*** Study material ***

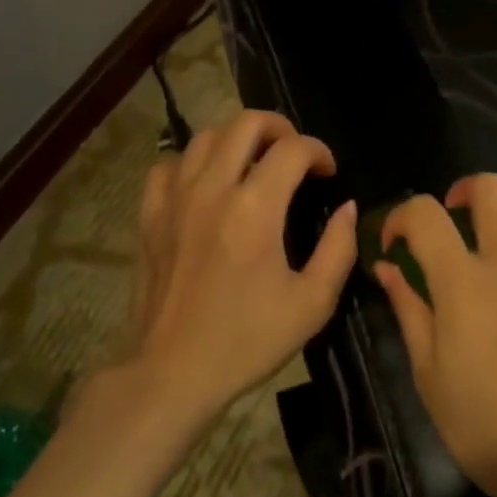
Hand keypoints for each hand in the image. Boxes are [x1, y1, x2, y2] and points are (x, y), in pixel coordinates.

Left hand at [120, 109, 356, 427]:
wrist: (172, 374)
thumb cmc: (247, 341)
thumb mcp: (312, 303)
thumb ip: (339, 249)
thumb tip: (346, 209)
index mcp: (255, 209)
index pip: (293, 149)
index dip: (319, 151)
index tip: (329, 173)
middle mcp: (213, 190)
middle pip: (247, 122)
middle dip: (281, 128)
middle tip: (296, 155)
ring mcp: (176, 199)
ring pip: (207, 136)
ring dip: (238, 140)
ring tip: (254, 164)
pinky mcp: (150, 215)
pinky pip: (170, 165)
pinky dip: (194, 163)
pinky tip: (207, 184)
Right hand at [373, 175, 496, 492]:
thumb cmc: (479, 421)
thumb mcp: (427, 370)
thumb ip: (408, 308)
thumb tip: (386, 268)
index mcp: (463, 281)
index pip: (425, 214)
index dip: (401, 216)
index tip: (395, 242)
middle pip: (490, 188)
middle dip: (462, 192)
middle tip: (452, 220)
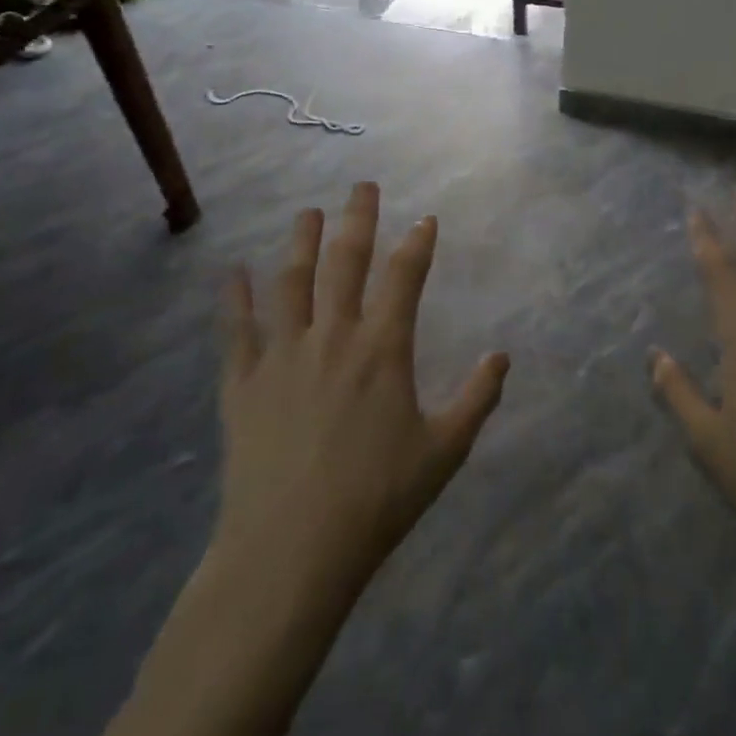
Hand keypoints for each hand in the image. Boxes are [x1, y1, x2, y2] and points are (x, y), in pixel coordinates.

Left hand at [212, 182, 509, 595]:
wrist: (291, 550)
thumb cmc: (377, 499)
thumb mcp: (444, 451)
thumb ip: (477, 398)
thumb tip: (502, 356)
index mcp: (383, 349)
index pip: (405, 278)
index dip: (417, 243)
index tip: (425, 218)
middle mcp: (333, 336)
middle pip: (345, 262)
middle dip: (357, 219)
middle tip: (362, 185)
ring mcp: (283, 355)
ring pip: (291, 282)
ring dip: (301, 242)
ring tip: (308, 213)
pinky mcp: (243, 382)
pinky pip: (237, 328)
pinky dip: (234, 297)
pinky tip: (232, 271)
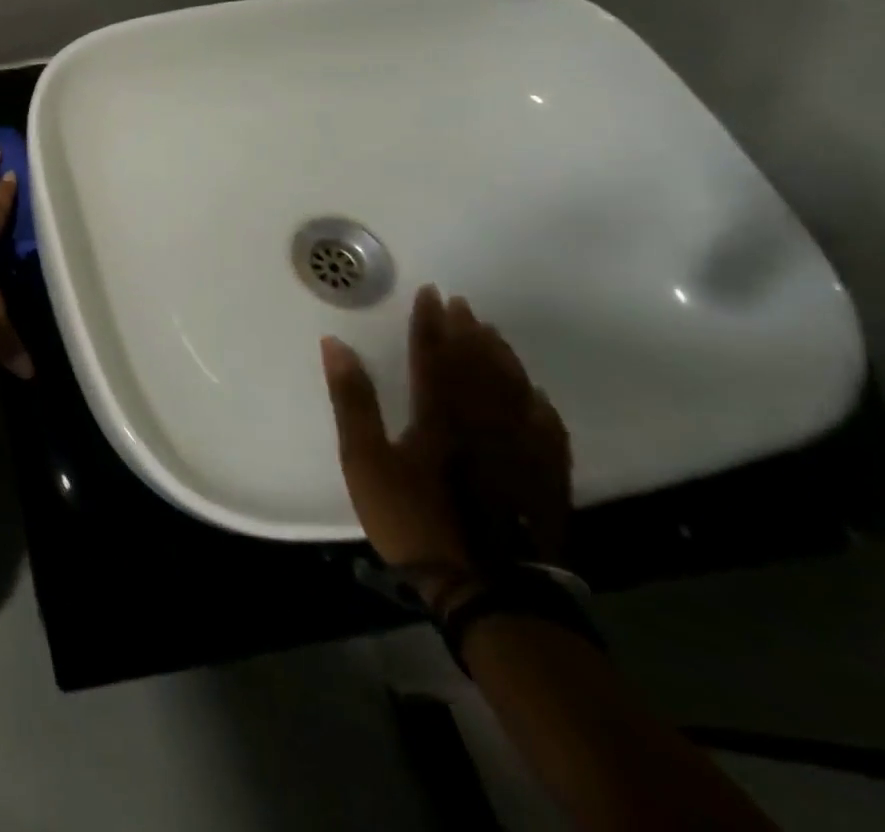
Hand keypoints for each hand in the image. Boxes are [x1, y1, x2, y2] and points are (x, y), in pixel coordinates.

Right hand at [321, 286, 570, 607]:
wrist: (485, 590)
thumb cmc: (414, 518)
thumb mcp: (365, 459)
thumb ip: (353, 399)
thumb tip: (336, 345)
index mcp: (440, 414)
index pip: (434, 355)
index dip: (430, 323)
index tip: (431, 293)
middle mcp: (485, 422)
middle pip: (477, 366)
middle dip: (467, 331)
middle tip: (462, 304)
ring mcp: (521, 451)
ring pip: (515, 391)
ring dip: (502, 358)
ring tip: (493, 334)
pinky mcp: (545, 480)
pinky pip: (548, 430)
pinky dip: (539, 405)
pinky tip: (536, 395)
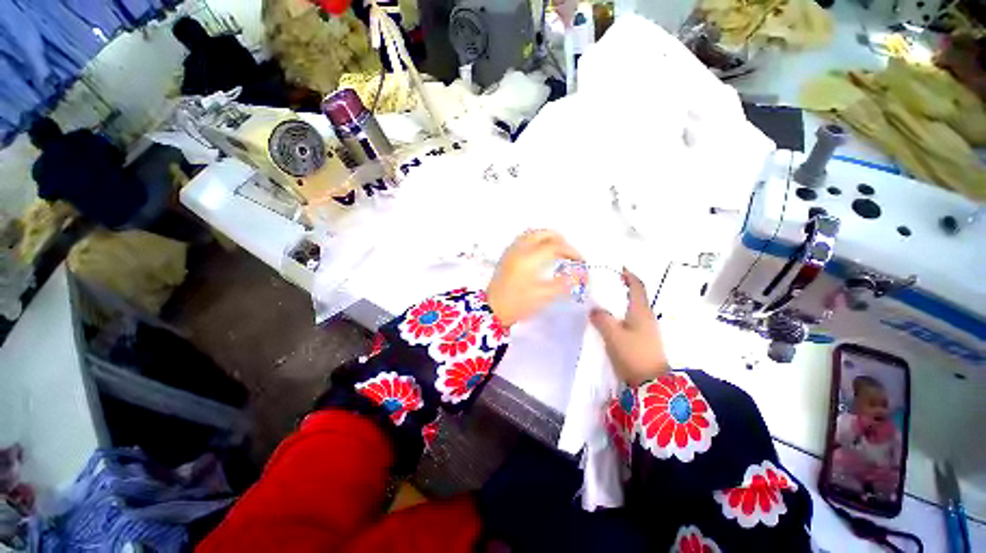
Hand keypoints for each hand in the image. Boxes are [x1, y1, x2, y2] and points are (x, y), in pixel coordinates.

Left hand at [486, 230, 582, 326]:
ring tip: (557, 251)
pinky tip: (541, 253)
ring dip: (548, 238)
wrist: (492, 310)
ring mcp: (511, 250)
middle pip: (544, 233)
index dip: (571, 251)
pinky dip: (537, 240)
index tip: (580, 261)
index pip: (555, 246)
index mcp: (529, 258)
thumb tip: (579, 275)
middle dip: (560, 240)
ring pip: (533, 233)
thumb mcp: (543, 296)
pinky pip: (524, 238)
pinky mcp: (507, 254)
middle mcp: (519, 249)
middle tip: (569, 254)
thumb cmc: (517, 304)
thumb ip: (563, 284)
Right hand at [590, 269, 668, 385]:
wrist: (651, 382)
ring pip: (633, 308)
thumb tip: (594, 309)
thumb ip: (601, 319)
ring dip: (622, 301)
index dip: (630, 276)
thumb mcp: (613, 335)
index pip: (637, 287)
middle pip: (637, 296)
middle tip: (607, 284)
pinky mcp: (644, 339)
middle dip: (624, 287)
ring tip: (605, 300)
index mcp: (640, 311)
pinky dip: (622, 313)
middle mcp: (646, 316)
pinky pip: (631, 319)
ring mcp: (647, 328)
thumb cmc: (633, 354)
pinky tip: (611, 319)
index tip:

*** End of Study material ***
*** Study material ***

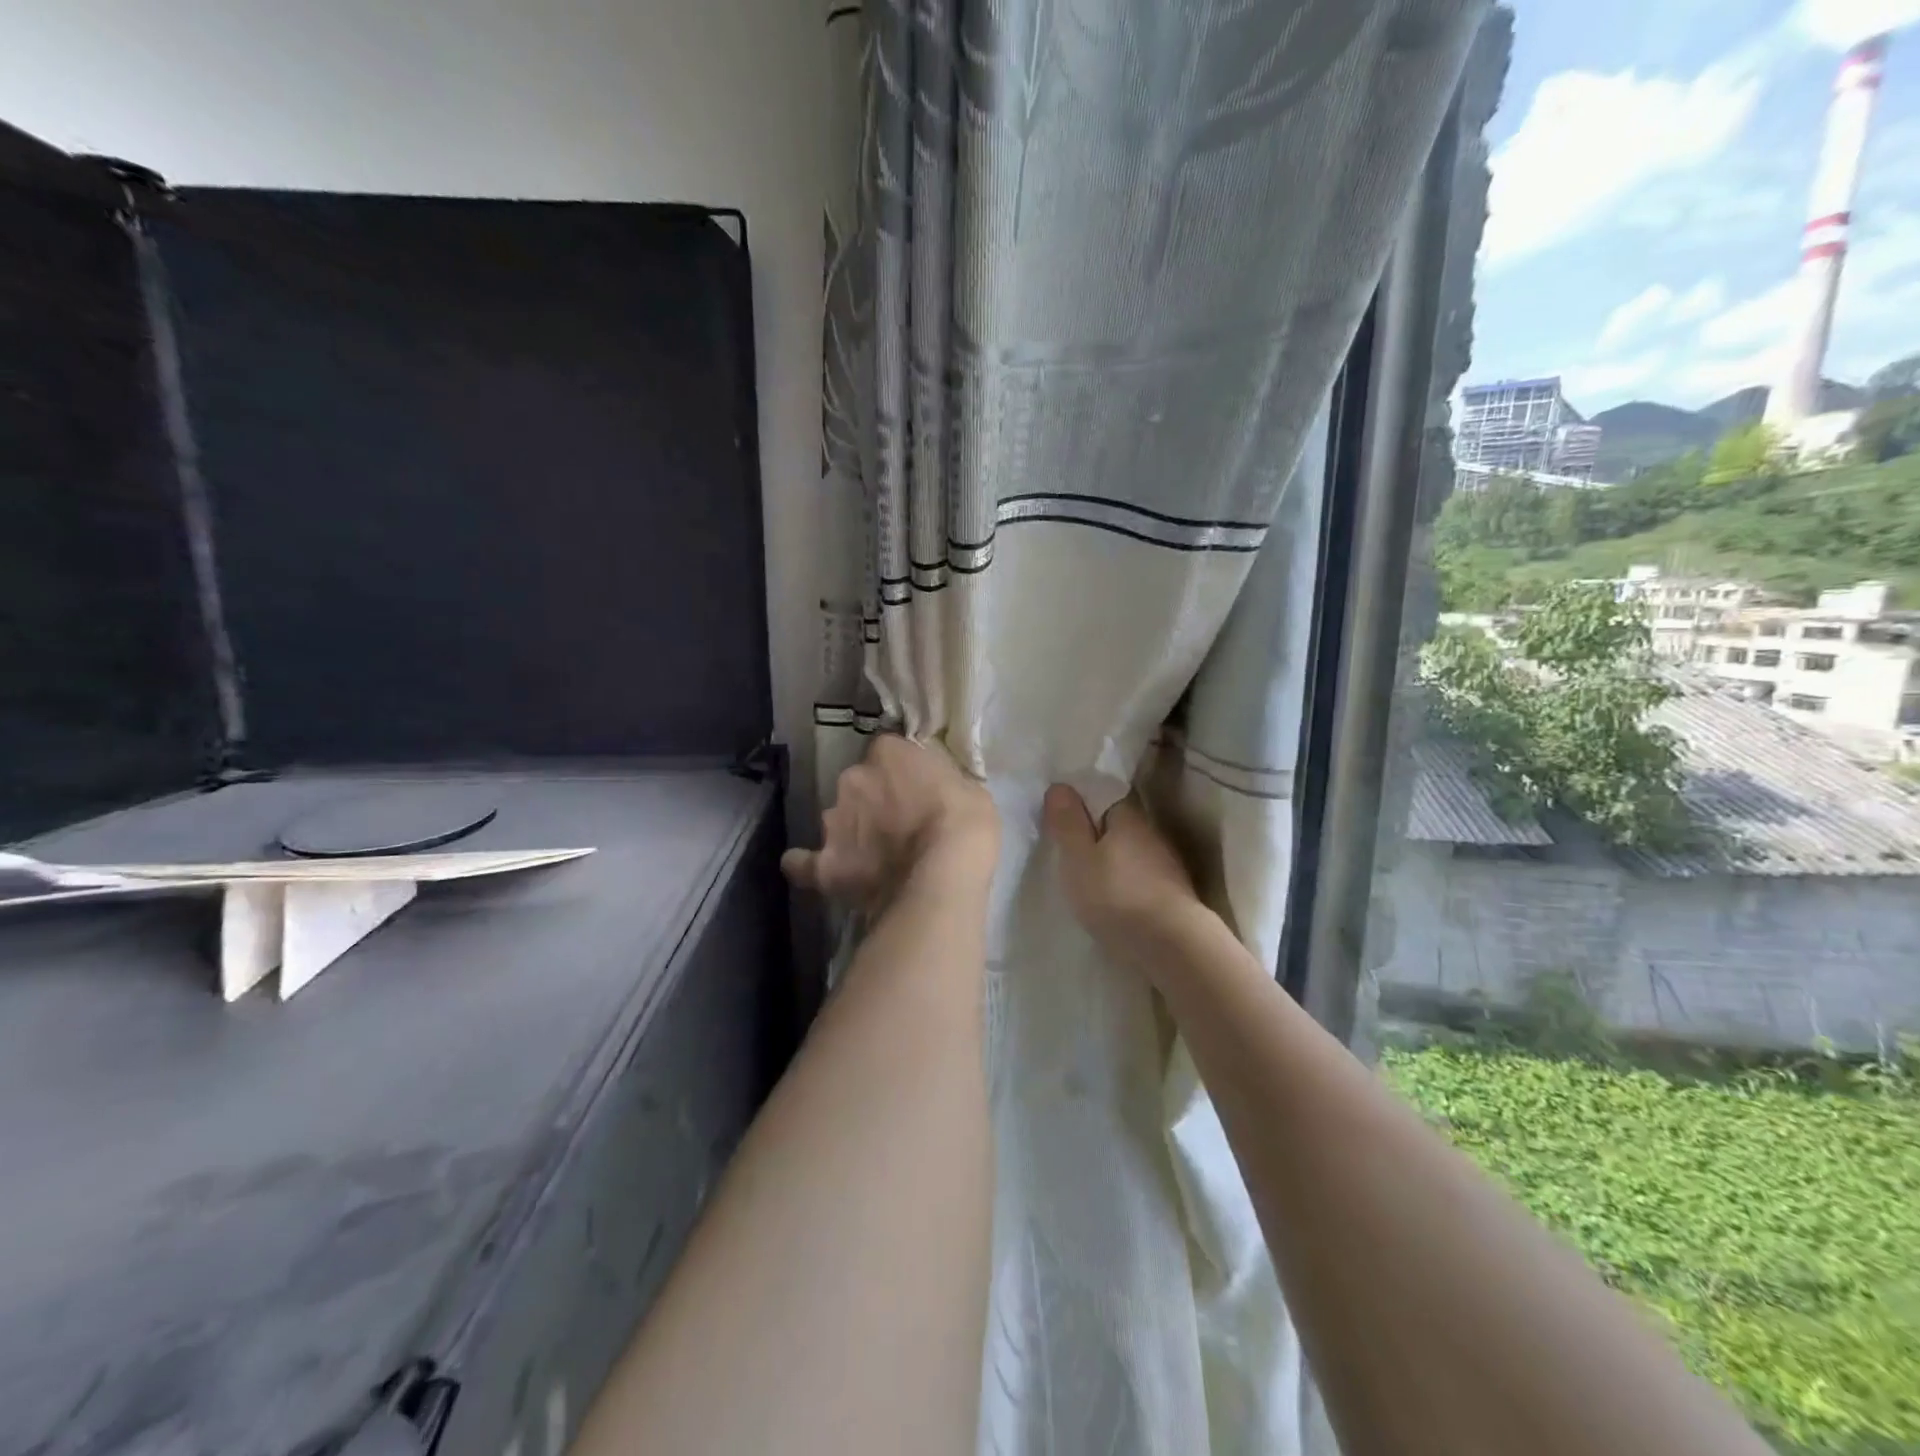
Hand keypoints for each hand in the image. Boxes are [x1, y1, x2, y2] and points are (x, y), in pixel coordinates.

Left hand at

*** End of Study material ***

An exact copy is needed of the entries above, starting at the line that holds "pinky pip: (548, 430)" and stopping at the line that holds "index tip: (580, 261)", both kept; pictures stay out.

pinky pip: (548, 430)
pinky dip: (539, 405)
pinky tip: (536, 395)
Hand keypoints for each hand in the image. Boxes are [x1, y1, x2, y2] and points are (x, y), in pixel coordinates.

Left hand at [486, 230, 582, 326]:
ring tip: (557, 251)
pinky tip: (541, 253)
ring dip: (548, 238)
wrist: (492, 310)
ring mcp: (511, 250)
middle pip: (544, 233)
index dip: (571, 251)
pinky dip: (537, 240)
index tip: (580, 261)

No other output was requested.